Allow me to add that it was a delightful and somehow appropriate irony that I would end up teaching the same student who introduced me to FruityLoops back at CRLS (my alma mater, I’ll have you know) several years later at Brown (where I was rejected as an aspiring highschooler, I’ll have you know — too trad at the time, I think). The kicker was that I used FL frequently in the Brown class to demonstrate musical relationships in hip-hop, reggae, and other styles, allowing us to analyze musical structure in a way that, say, staff notation could not (at least not for these students and not for these musics). Yep, what goes around, comes around.
So here we are. Home. And prolly permanently. (Unless Wax and I get a divorce or something.) And b/c I’ve seen blogging as increasingly central to my writing and thinking and musicking about music, not to mention that this is the most frequently updated part of the site, the blog will serve as the home page here, with the other pages as potentially useful or interesting repositories of projects and performances new and old. So from now on just dial wayneandwax.com for the blog, dear readers. It’s that simple.
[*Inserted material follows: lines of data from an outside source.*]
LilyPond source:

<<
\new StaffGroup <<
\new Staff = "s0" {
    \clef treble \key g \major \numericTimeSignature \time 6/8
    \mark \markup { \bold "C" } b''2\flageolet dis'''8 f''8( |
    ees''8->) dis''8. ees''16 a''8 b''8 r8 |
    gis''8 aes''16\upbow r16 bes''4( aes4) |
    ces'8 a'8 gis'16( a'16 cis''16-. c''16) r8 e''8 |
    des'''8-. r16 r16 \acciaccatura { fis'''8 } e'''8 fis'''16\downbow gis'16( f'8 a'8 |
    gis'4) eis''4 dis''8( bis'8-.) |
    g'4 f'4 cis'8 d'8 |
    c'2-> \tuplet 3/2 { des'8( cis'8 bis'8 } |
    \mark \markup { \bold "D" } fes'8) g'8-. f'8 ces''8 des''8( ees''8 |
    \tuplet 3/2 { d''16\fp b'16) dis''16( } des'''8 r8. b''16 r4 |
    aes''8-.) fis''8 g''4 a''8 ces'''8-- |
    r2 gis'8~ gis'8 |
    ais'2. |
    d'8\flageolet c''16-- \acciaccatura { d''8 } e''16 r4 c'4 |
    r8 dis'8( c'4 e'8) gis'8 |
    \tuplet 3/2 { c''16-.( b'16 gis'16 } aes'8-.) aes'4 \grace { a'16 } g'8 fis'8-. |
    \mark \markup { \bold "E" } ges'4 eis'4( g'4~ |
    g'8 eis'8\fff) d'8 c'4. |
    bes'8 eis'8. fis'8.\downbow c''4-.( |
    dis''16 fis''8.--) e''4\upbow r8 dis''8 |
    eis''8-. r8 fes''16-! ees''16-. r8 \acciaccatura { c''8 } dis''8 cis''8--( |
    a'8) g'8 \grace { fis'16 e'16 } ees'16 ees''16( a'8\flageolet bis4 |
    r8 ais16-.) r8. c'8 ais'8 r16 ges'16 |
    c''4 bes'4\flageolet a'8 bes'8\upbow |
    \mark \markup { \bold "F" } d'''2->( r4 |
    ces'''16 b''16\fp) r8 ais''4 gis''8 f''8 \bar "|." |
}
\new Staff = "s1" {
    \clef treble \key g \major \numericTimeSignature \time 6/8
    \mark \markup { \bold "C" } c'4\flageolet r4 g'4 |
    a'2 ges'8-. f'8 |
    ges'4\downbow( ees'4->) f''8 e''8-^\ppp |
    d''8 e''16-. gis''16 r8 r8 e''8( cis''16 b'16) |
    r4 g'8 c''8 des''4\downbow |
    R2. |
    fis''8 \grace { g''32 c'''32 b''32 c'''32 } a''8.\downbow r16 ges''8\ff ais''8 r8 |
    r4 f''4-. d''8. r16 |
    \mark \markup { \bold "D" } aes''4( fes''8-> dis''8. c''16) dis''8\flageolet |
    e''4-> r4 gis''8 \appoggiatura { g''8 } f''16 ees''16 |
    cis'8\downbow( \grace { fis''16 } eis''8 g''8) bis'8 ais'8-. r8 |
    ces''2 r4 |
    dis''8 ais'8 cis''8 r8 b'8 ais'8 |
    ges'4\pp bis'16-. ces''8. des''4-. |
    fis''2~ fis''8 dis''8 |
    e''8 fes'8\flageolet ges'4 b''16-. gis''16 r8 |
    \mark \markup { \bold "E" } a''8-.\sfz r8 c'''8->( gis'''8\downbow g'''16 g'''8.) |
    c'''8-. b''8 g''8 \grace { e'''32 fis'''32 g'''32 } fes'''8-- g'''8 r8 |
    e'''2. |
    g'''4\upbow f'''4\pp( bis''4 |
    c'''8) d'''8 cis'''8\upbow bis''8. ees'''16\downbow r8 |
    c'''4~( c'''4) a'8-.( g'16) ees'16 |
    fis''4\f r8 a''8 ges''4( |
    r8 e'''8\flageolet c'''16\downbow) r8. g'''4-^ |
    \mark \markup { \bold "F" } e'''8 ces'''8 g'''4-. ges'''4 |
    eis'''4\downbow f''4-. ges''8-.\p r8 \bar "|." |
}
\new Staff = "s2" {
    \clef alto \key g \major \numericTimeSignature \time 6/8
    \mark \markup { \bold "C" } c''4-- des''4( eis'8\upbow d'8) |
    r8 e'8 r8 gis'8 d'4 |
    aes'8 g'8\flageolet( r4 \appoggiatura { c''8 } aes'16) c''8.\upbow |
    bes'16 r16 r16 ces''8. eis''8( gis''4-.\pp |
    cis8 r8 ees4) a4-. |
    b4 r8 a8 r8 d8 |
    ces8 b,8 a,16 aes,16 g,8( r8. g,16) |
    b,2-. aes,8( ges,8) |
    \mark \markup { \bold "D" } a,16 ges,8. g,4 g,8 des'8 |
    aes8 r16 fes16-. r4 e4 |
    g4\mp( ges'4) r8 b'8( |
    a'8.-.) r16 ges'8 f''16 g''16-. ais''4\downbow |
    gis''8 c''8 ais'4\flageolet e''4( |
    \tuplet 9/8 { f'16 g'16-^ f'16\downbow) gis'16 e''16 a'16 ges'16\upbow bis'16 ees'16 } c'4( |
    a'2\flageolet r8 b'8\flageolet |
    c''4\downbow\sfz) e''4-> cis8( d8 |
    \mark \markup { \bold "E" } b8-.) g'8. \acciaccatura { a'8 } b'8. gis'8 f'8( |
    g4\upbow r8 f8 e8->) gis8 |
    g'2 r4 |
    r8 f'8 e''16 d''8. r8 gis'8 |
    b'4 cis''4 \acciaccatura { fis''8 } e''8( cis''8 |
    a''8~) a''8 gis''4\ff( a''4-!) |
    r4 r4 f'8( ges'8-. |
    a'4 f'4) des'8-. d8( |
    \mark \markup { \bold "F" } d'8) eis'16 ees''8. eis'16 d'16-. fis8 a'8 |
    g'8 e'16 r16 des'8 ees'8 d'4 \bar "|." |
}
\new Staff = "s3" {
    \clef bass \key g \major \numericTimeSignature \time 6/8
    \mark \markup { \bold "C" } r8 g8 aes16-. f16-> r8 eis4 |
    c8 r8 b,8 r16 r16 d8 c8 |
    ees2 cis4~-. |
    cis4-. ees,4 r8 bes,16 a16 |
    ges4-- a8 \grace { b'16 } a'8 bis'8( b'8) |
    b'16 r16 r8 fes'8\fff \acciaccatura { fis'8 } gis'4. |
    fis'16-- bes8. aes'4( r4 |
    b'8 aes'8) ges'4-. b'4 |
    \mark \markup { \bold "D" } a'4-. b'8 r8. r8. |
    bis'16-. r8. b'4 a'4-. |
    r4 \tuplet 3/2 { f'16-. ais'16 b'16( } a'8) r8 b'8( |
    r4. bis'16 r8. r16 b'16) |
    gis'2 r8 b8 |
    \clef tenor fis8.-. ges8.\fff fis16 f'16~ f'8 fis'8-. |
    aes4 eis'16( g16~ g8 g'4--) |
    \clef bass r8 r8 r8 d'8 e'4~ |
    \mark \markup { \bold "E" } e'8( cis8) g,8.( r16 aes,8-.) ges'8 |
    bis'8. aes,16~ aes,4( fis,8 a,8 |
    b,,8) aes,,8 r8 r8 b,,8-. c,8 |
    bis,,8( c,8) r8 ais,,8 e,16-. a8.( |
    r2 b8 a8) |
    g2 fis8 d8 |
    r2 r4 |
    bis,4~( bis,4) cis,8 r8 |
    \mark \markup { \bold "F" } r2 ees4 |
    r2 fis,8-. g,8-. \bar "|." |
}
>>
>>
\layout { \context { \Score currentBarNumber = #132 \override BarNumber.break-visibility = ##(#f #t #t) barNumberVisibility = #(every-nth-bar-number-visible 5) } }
I’ve also decided, as some might have noticed, to begin capitalizing the occasional letter at the beginning of sentences and at the start of proper nouns and such. That’s a pretty major departure for me, as I’ve always drawn a line between my bloggy and non-bloggy discourse with this simple symbolic gesture, resisting the appearance of authority even when I was exercising it all along. I don’t want this to seem like some gesture toward “professionalization,” an idea which is anathema to me at least insofar as it might dictate my blog discourse — and don’t worry, I’ll keep asking things like how to say omg! in Spanish — but rather as another experimental shift, if you will, in my public voice (or one of ’em), and maybe not even that palpable a one. Nor do I want to let go of the expressivity of intertube style, so superbly embodied by that ol’ inherently informal lackadaisical lowercase. And I certainly don’t want to imply a greater gravity here than I’ve ever implied at other blogspots (i.e., not a little, not a lot).
But because I sense (and hope and push for) something of a seachange in public conversations and engagements around music, and because the tools are here to help, I simply want to put a new foot forward. In some new galoshes. For as Max Romeo might say, “It sipple out deh.”
Or, to put it another way, I just wanna remix some ol’ vibes for ya:
And for either of those things, one may as well start at home.
Thanks for visiting. Come back soon, y’ear?